From the Evening News, March 31, 1952

WHAT a wonder season Nat Lofthouse, the Wanderers' centre-forward, is having.

When the England international selectors chose him, yesterday, to lead the English attack at Hampden Park, one of his two greatest ambitions was gratified. The other is to play for Bolton Wanderers at Wembley in a Cup Final.

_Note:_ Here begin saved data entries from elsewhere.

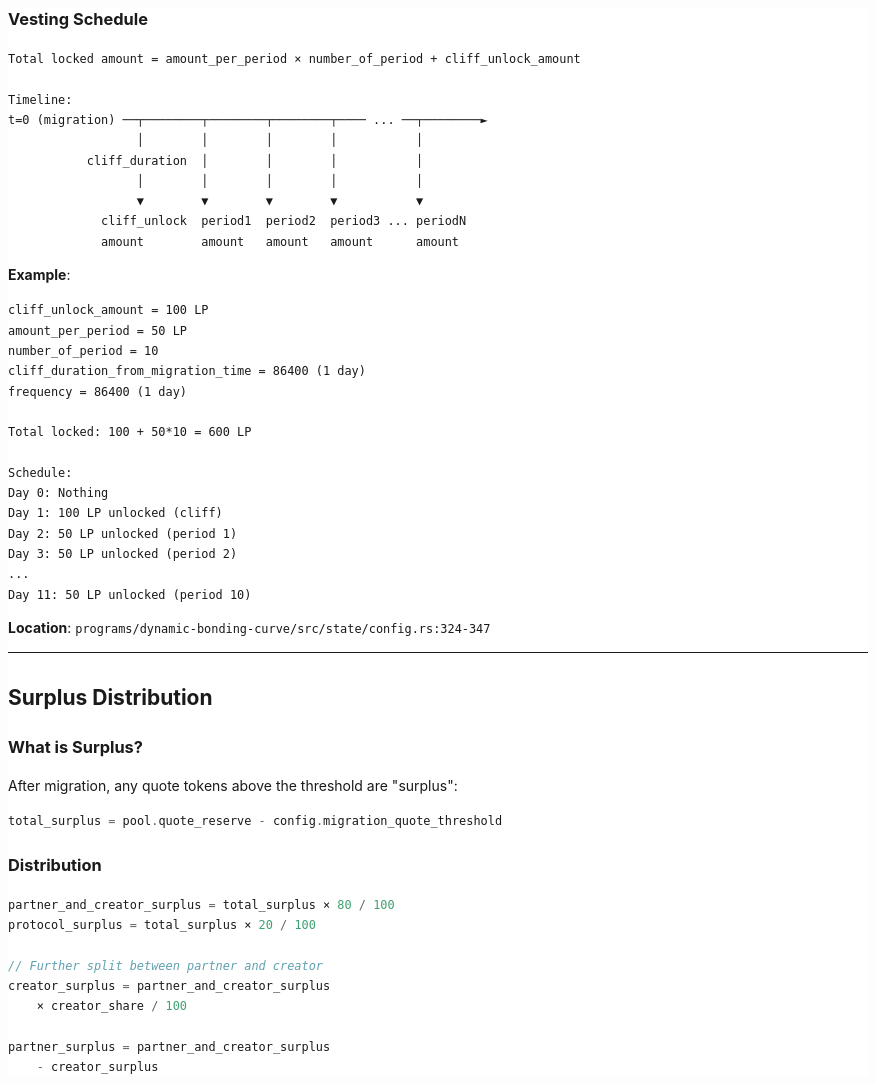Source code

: ### Vesting Schedule

```
Total locked amount = amount_per_period × number_of_period + cliff_unlock_amount

Timeline:
t=0 (migration) ──┬────────┬────────┬────────┬──── ... ──┬────────►
                  │        │        │        │           │
           cliff_duration  │        │        │           │
                  │        │        │        │           │
                  ▼        ▼        ▼        ▼           ▼
             cliff_unlock  period1  period2  period3 ... periodN
             amount        amount   amount   amount      amount
```

**Example**:
```
cliff_unlock_amount = 100 LP
amount_per_period = 50 LP
number_of_period = 10
cliff_duration_from_migration_time = 86400 (1 day)
frequency = 86400 (1 day)

Total locked: 100 + 50*10 = 600 LP

Schedule:
Day 0: Nothing
Day 1: 100 LP unlocked (cliff)
Day 2: 50 LP unlocked (period 1)
Day 3: 50 LP unlocked (period 2)
...
Day 11: 50 LP unlocked (period 10)
```

**Location**: `programs/dynamic-bonding-curve/src/state/config.rs:324-347`

---

## Surplus Distribution

### What is Surplus?

After migration, any quote tokens above the threshold are "surplus":

```rust
total_surplus = pool.quote_reserve - config.migration_quote_threshold
```

### Distribution

```rust
partner_and_creator_surplus = total_surplus × 80 / 100
protocol_surplus = total_surplus × 20 / 100

// Further split between partner and creator
creator_surplus = partner_and_creator_surplus
    × creator_share / 100

partner_surplus = partner_and_creator_surplus
    - creator_surplus
```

Not even Nat's most enthusiastic admirers would have cared to bet, at the beginning of the season, that he would lead the English forwards in all three major home internationals, but this he will have accomplished by Saturday night to set the seal on a remarkable sequence of match appearances. Included among them were his first playing introduction to the famous Wembley turf in the match against Austria, and a complete set of Football League badges with appearances against the League of Ireland, the Irish League, and the Scottish League.

100 YEARS AGO

From the Evening News, March 31, 1902

THE BOLTON INFIRMARY

A patient, recently under treatment at the Infirmary, writes on March 25th: "I take the liberty of writing a few lines to tell you that I arrived home safely yesterday, and also to thank you very sincerely and heartily for your great kindness to me during my stay under your care. I shall never forget your kindness to me during the time of my operations, and also Nurse ----, to whom I am afraid I was a great deal of trouble. I am certain that no-one could be better looked after than I have been by you and the nurses under you. I am also grateful to Dr Mallett and Dr Ashton for their unremitting attention to me while in the Infirmary, and I cannot find words to thank you all sufficiently." The same patient's wife writes: "I also send my very best thanks to all connected with the Infirmary, for myself and family received nothing but the greatest kindness from all. Both nurses and doctors were always obliging whenever we came to inquire over my husband."